In the tumbu fly infestation, the adult female is attracted by the odour of urine and faeces. The females lay their eggs on dry, sandy soil or on clothing. The eggs hatch in 1–3 days and can survive near the soil surface or on clothes for up to 2 weeks waiting for contact with a suitable host. Activated by heat, such as the body heat of the potential host, they are capable of penetrating the unbroken skin. They become fusiform to ovoid and reach a length of 13–15 mm. Their larval stage is shorter than that of the human botfly and is completed in 9–14 days. While myiasis from the tumbu fly occurs on the trunk, thigh, and buttocks, botfly lesions are on the exposed areas of the body, including the scalp, face, forearms, and legs. A pruritic erythematous papule develops within 24 hours of penetration, enlarging to 1–3 cm in diameter and almost 1 cm in height. These lesions can be painful and tender. Each has a central punctum from which serosanguineous fluid may be discharged. Lesions may become purulent and crusted. The tip of the larva may protrude from the central opening (punctum), or bubbles produced by its respiration may be seen. The inflammatory reaction around the lesions may be accompanied by lymphangitis and regional lymphadenopathy.
Conclusions
Myasis is commoner in the poorer, unsanitary tropical environment, which have conditions favourable to the breeding of the flies.
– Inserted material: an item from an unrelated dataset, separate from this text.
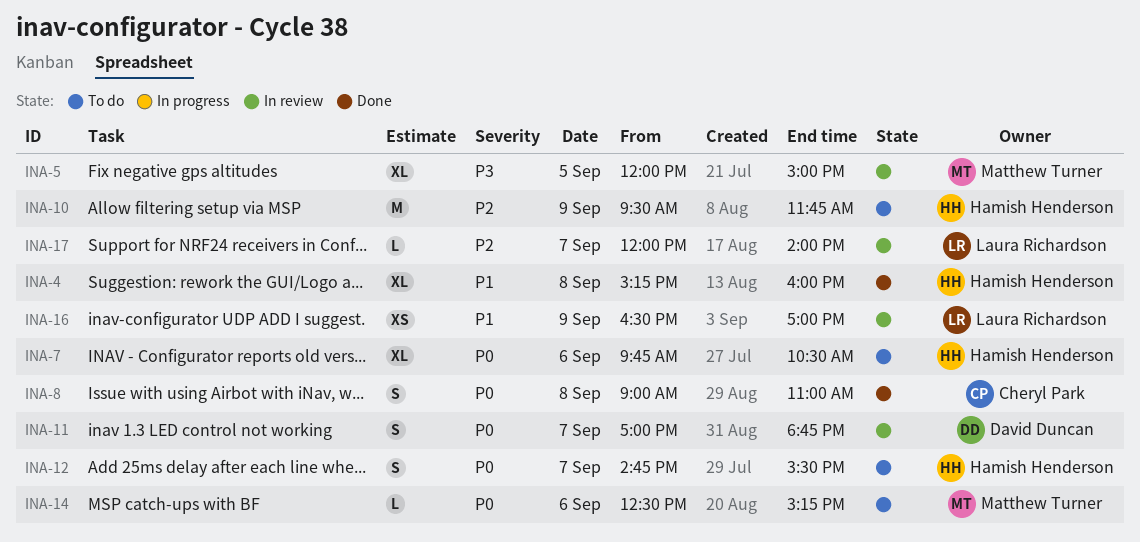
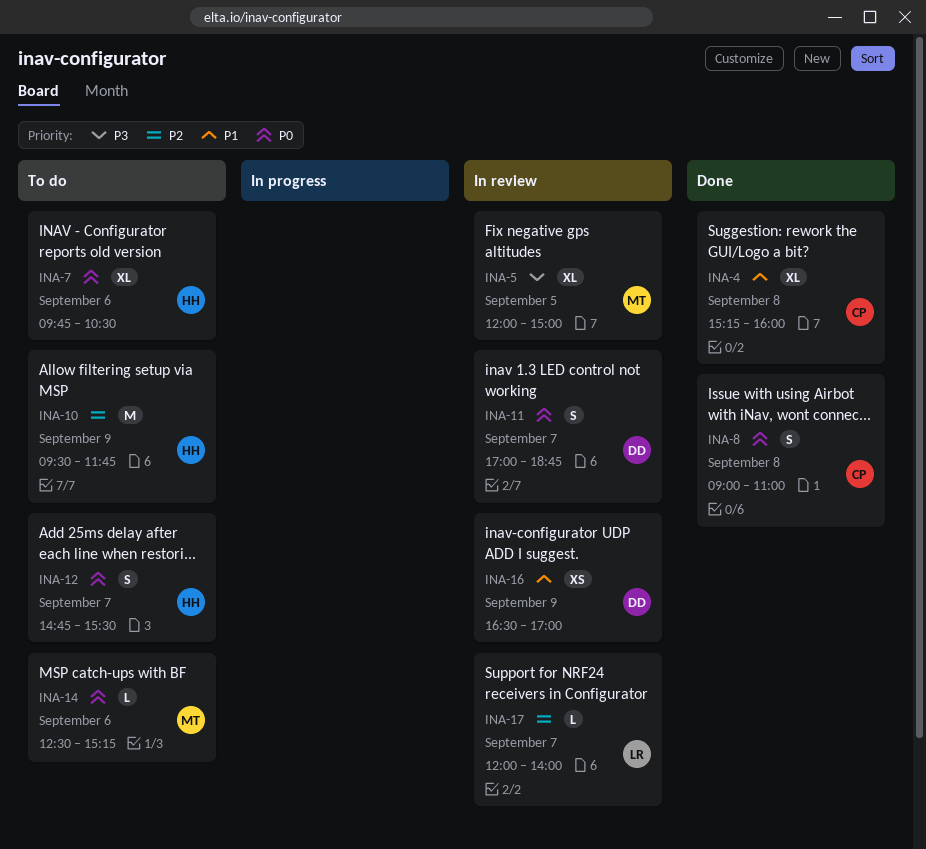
INA-4, owner: Hamish Henderson -> Cheryl Park
INA-16, owner: Laura Richardson -> David Duncan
It has been reported repeatedly in adults either living in an endemic environment,5 or who have just returned from a visit to endemic environments.6 It is believed to be rare amongst the newborn population, as usually these neonates are almost completely covered up, with only their faces exposed, and are not left unattended or outdoors. Contact with the fly (human botfly/tumbu fly) is thought to almost never occur. There is however documentation of maggots retrieved from the aural cavity,7 eyes and ears,8 and umbilical cord of neonates.9 This baby was presented because of the number of lesions, and because of the fact that this is the first ever case documented in this Teaching Hospital.
Acknowledgements:
we are grateful to the mother of this neonate who graciously gave her permission to allow us publish this report.